O vereador Police Neto (PSD) cobrou, entre outras coisas, que o concessionário continue garantindo benefícios e gratuidades no transporte público. Nas considerações finais, Poit disse que retirar esses direitos “não está em discussão”, concordando com o parlamentar na importância do Passe Livre Estudantil, por exemplo.

Police Neto também cobrou que se respeite a Legislação Federal, fazendo com que o vencedor da licitação não interfira nas políticas tarifárias, mantenha a qualidade do serviço e os direitos dos usuários, sob a fiscalização do poder público. Esses pontos são previstos no artigo 175 da Constituição Federal.

“Temos de melhorar muito, pois ainda precisamos garantir as regras de controle das transações financeiras, controle de faudes, e garantir atratividade para o privado”, disse.

Para o vereador Ricardo Nunes (PMDB),  o montante que a Prefeitura deve economizar pode ser revertido em outras necessidades. “São quase R$ 107 milhões que, de uma forma indireta, são repassados para outras áreas como saúde e educação.”

O vereador Senival Moura (PT) disse que o Executivo precisa tirar mais dúvidas sobre o sistema de bilhetagem. “Precisamos saber o retorno real para a cidade de São Paulo ao conceder isso para a iniciativa privada, como o prazo.” O integrante da oposição defende, ainda, que os vereadores deixem o texto mais detalhado para a segunda votação.

O presidente da Comissão de Administração Pública, Toninho Paiva (PR), chamou a atenção para a responsabilidade do Legislativo no processo de elaboração de um substitutivo. “Aumenta a responsabilidade da Câmara nesse projeto inovador.

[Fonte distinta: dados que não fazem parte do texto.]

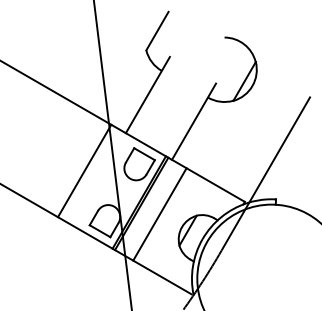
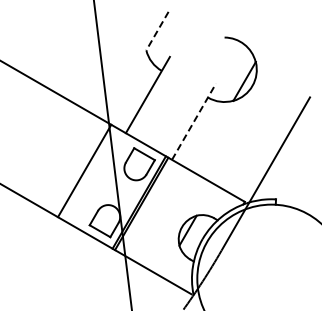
line at (157, 31): solid -> dashed
line at (194, 121): solid -> dashed
line at (159, 214): present -> none
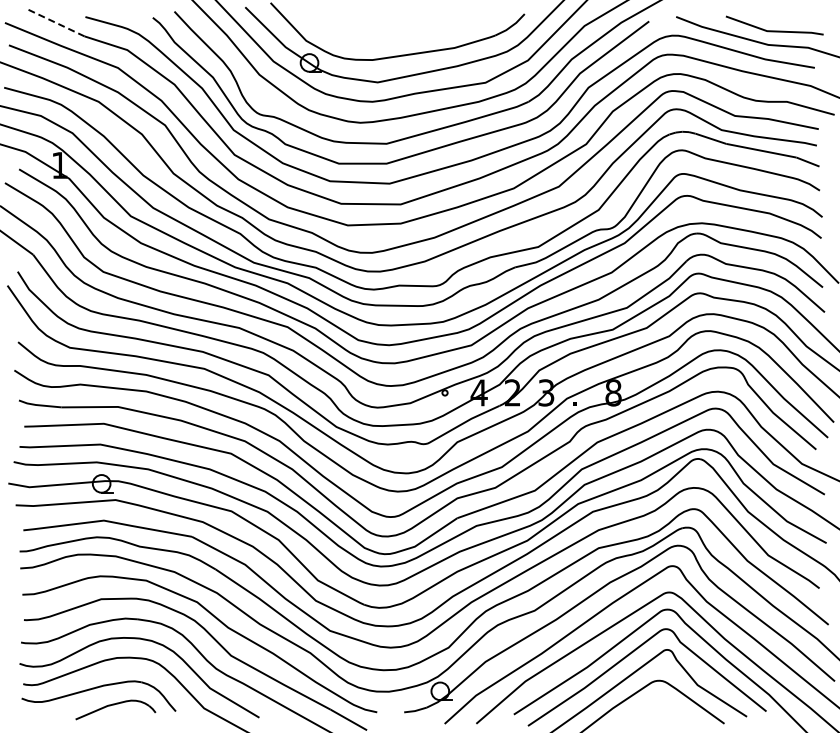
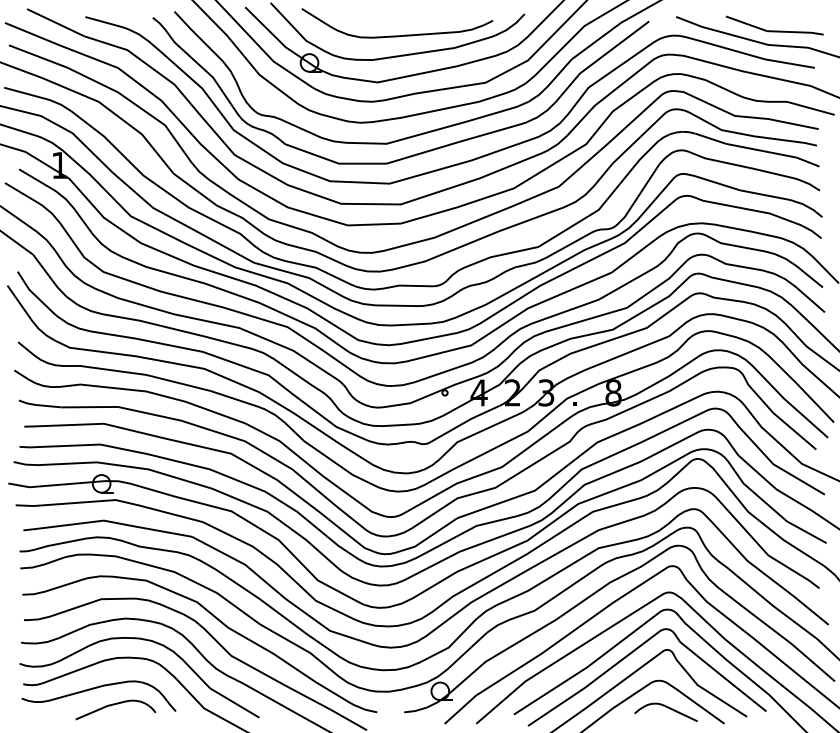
line at (55, 22): dashed -> solid
part at (397, 35): none -> present
curve at (667, 708): none -> present
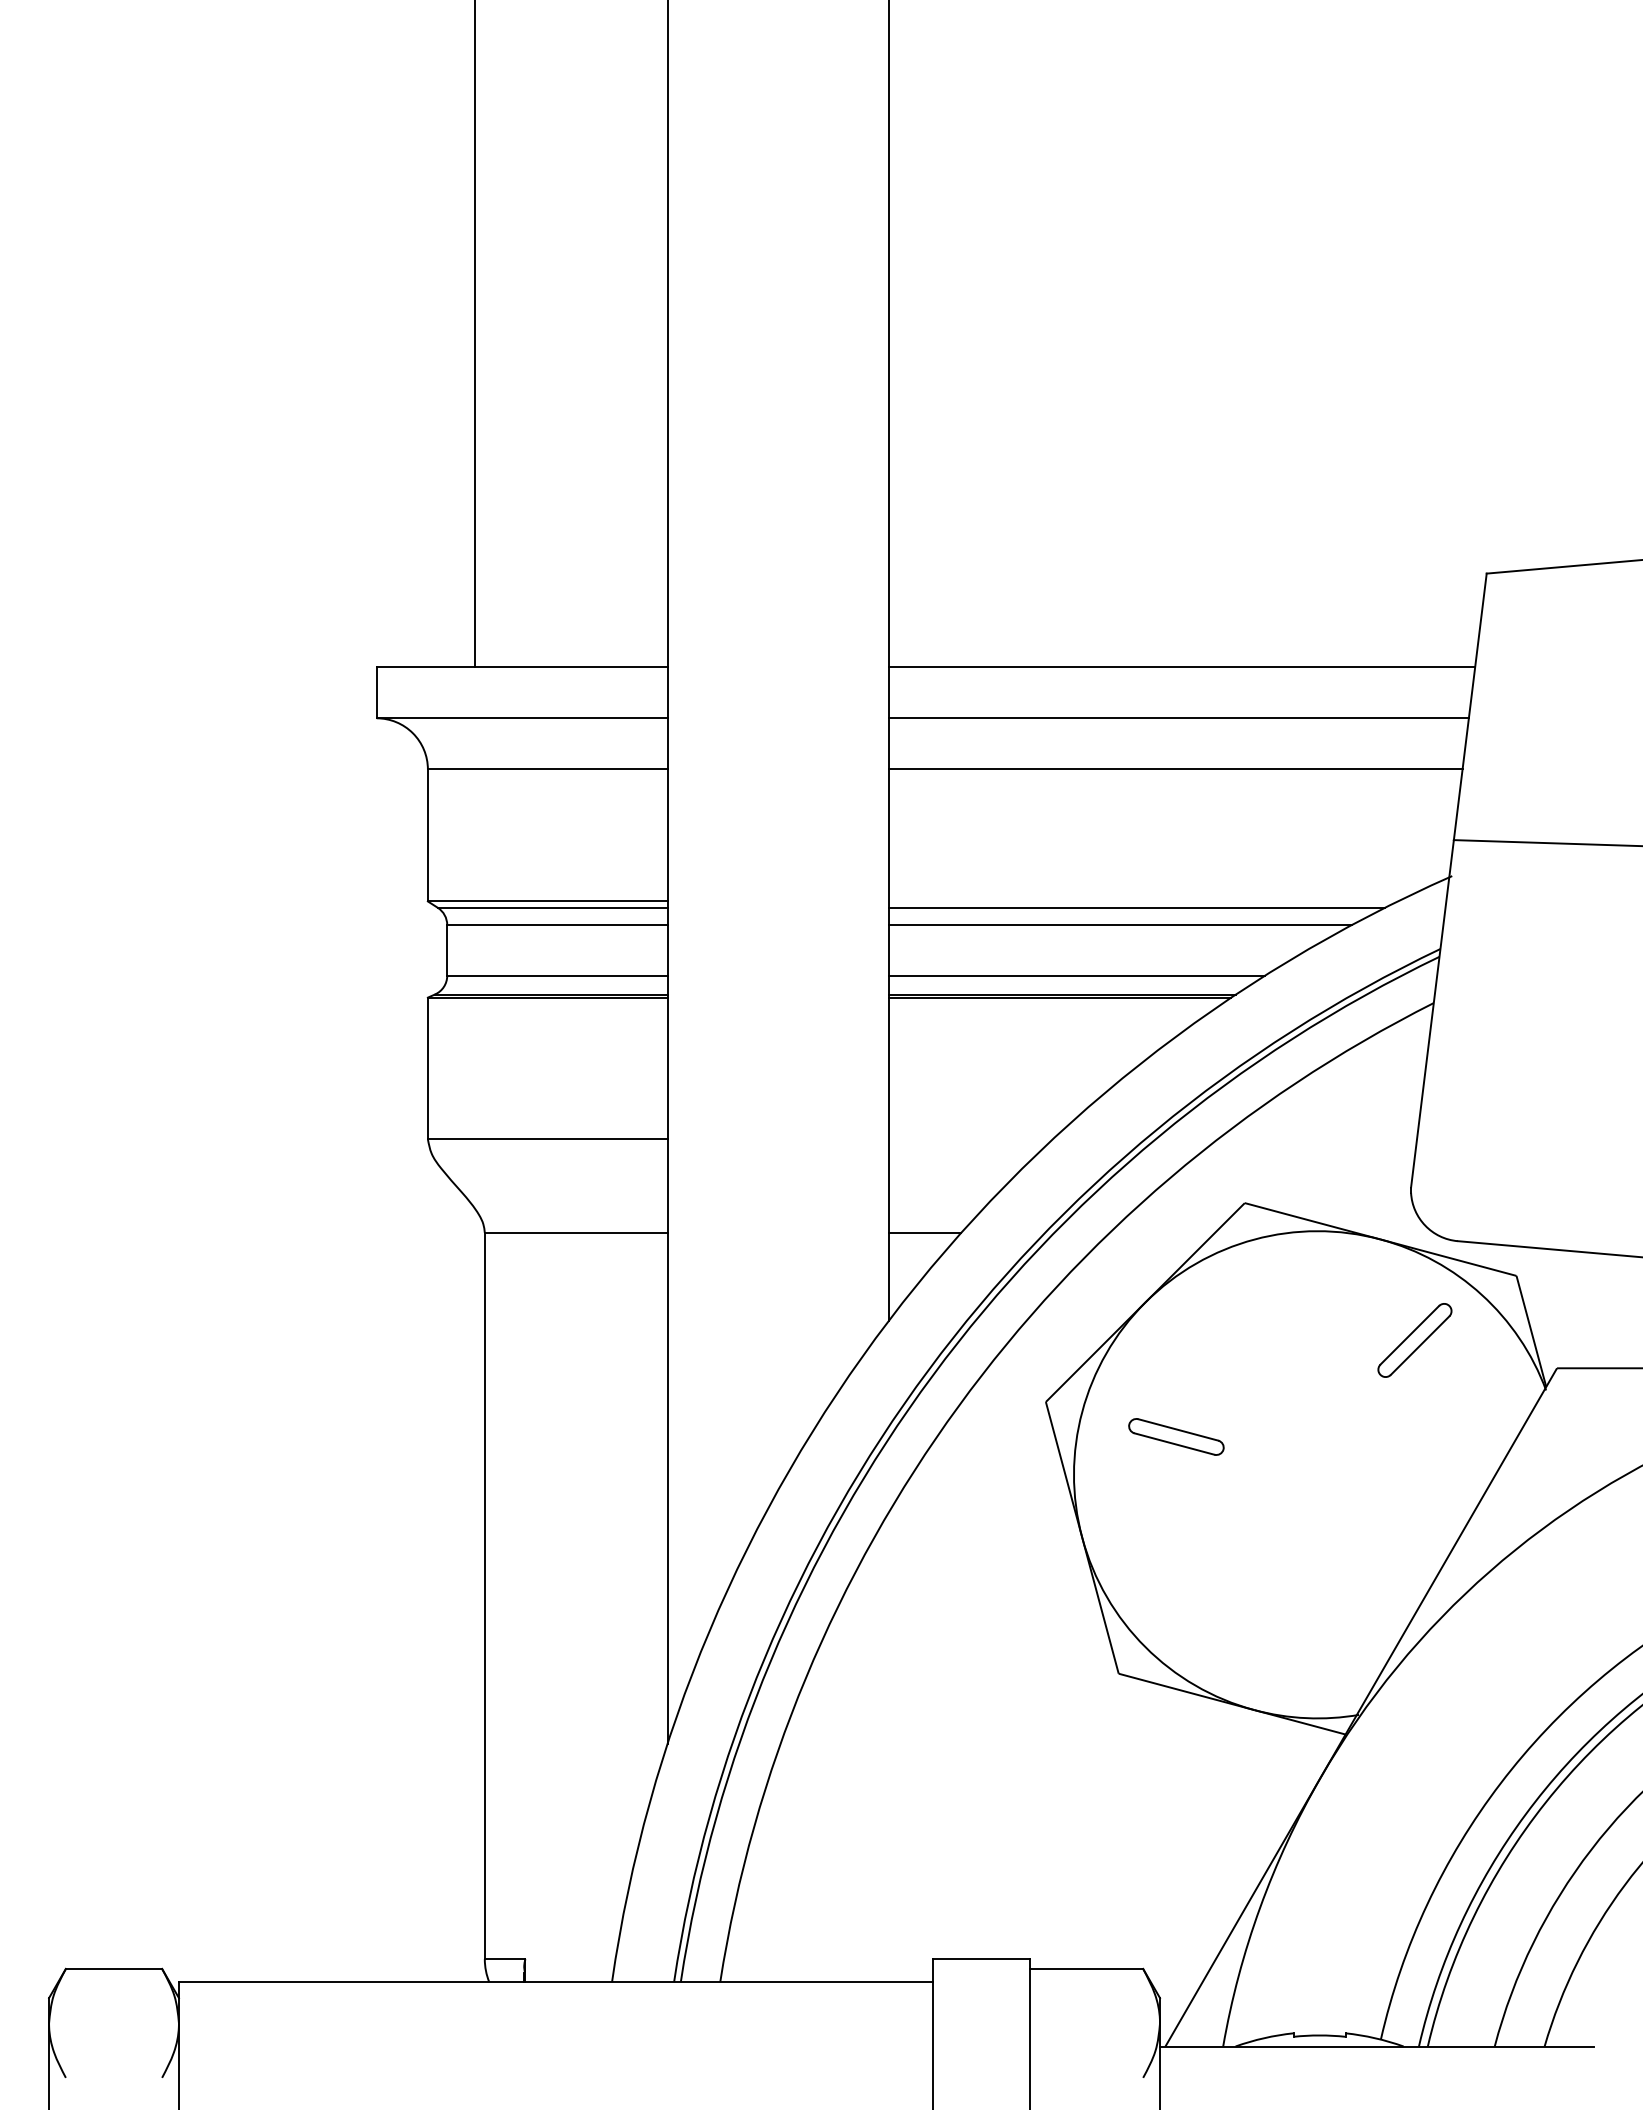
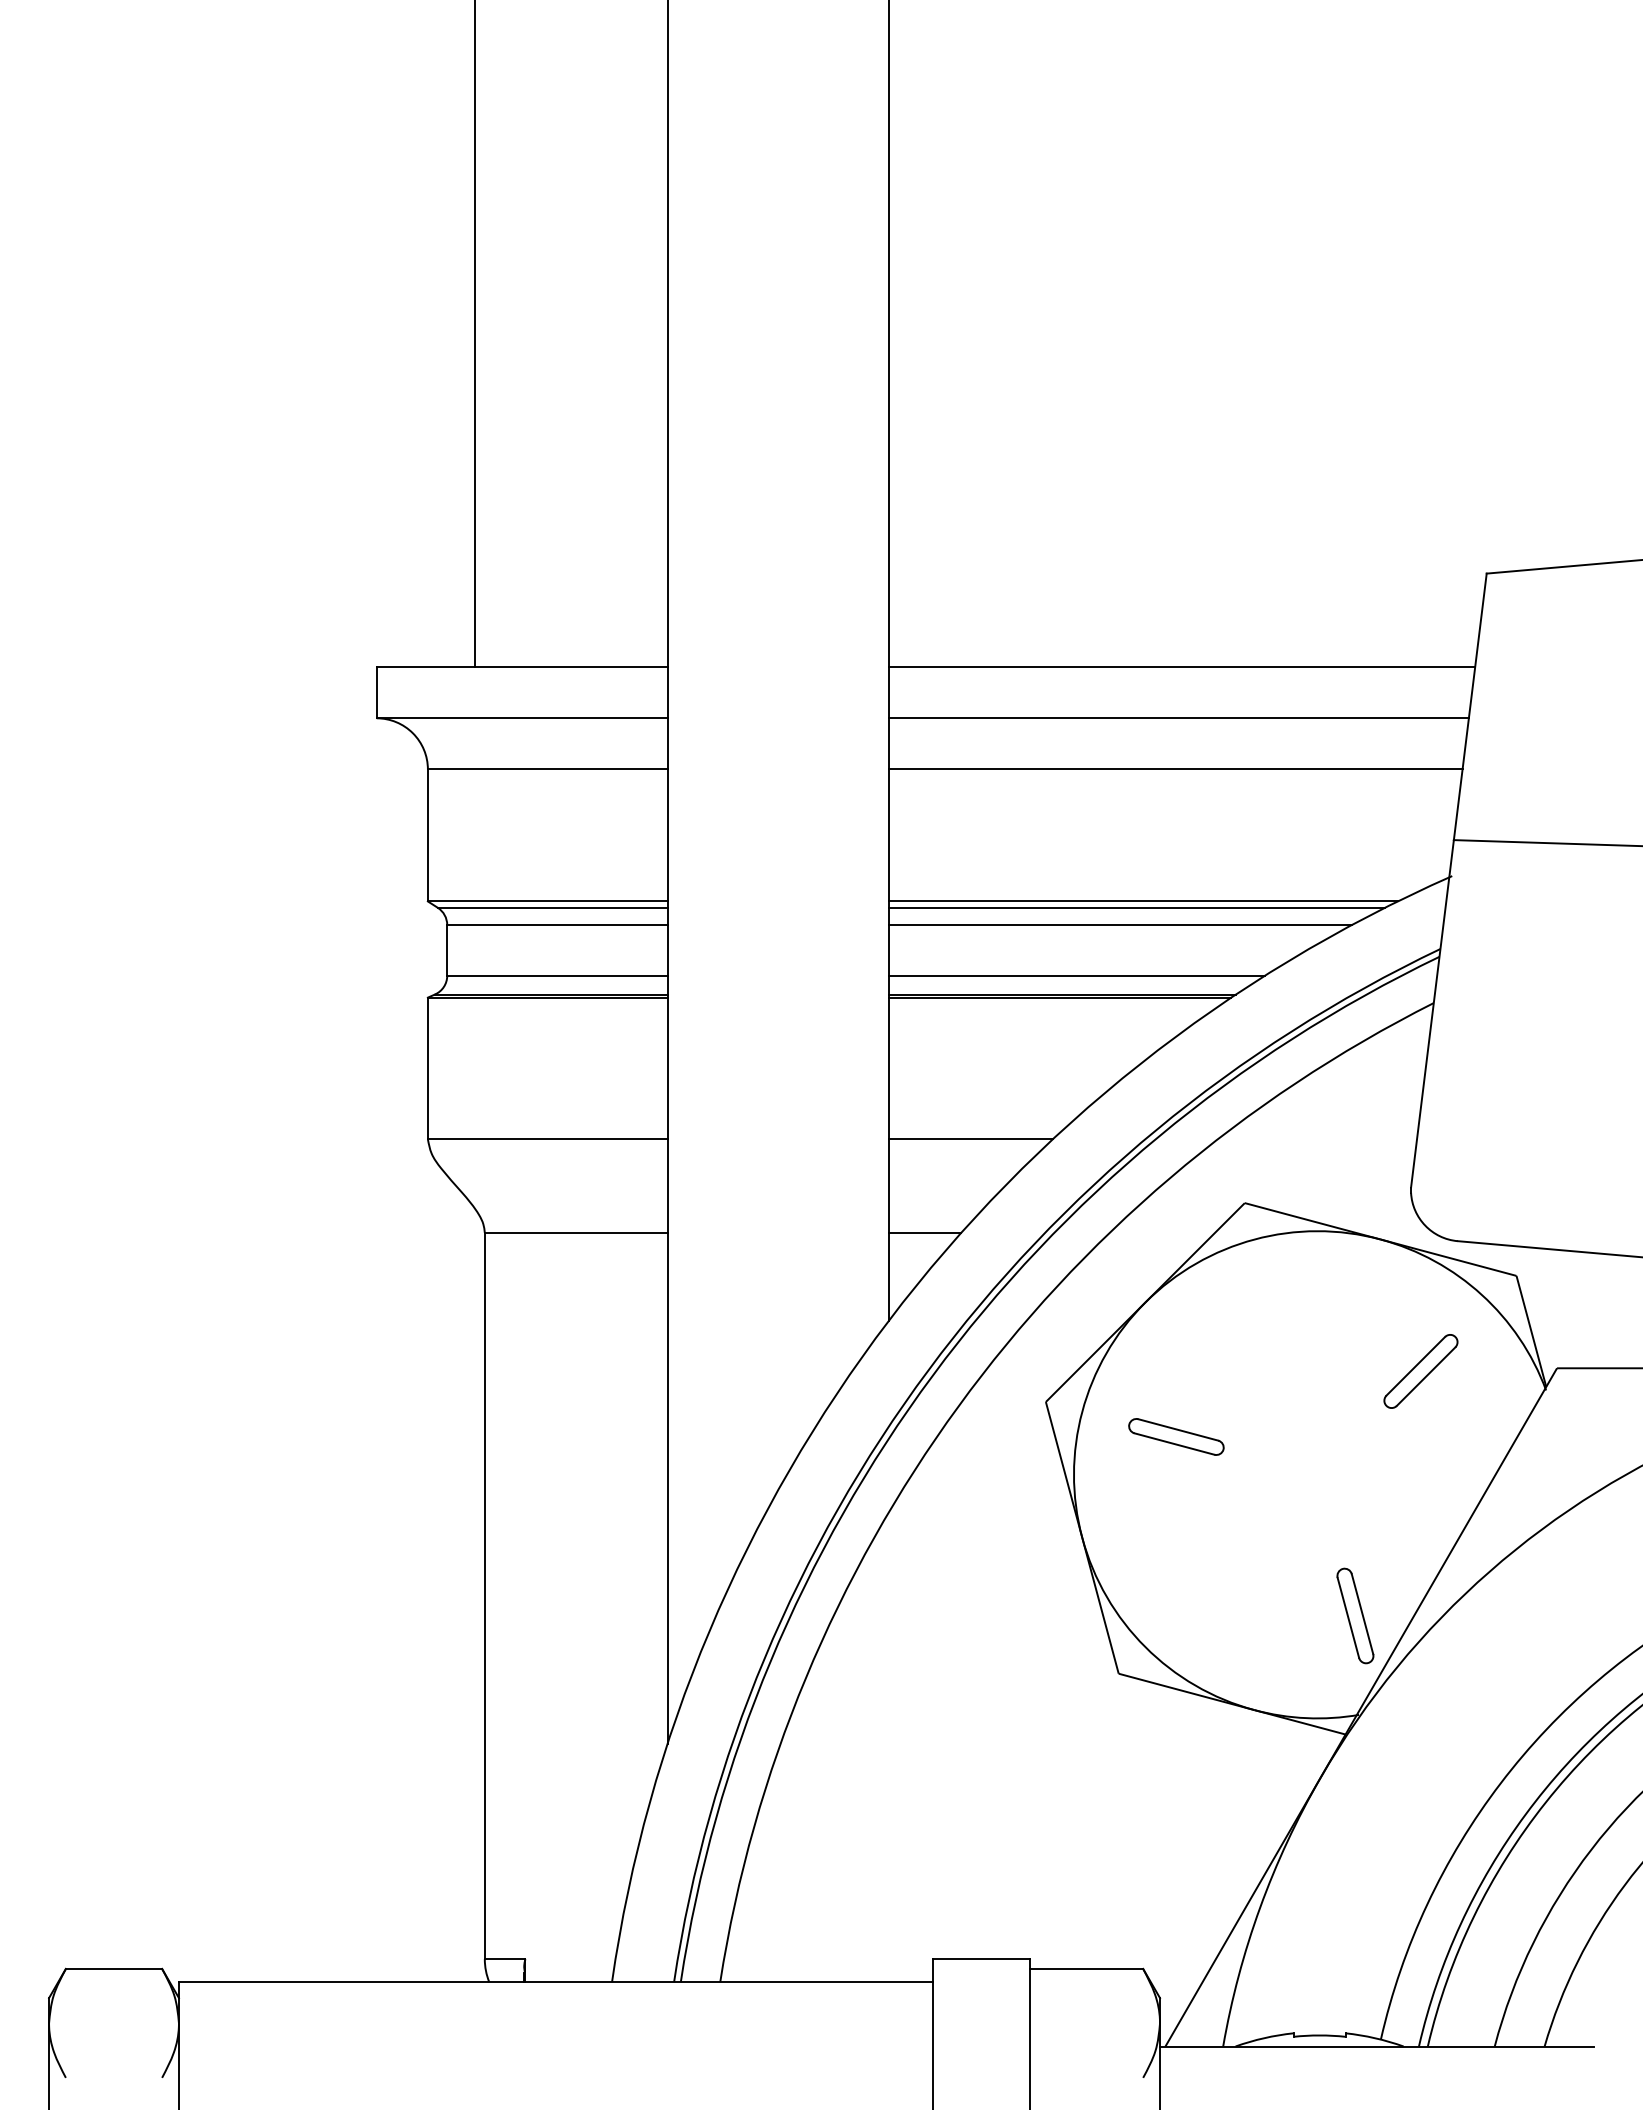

Temos de fiscalizar para que a cidade de São Paulo seja um espelho e porta-voz do transporte, do povo trabalhador que precisa de uma mobilidade de qualidade.”

Prefeitura

Ao final da Audiência, o secretário Poit afirmou que a Prefeitura vai aceitar sugestões e contribuições da Câmara Municipal. “Esse projeto merece algumas correções”, afirmou.

Ele admite que os R$ 3 bilhões de subsídios precisam ser resolvidos. “Podemos, com as economias geradas pela concessão dos bilhetes e receitas acessórias eventualmente arrecadas, reduzir essa diferença”, disse.

Ainda de acordo com o comandante da Secretaria de Desestatização e Parcerias, caso os passageiros queiram ter acesso apenas a um cartão com passagens de transporte público, sem outros serviços agregados, a opção será respeitada. Ele disse ainda que os usuários terão os dados mantidos em sigilo.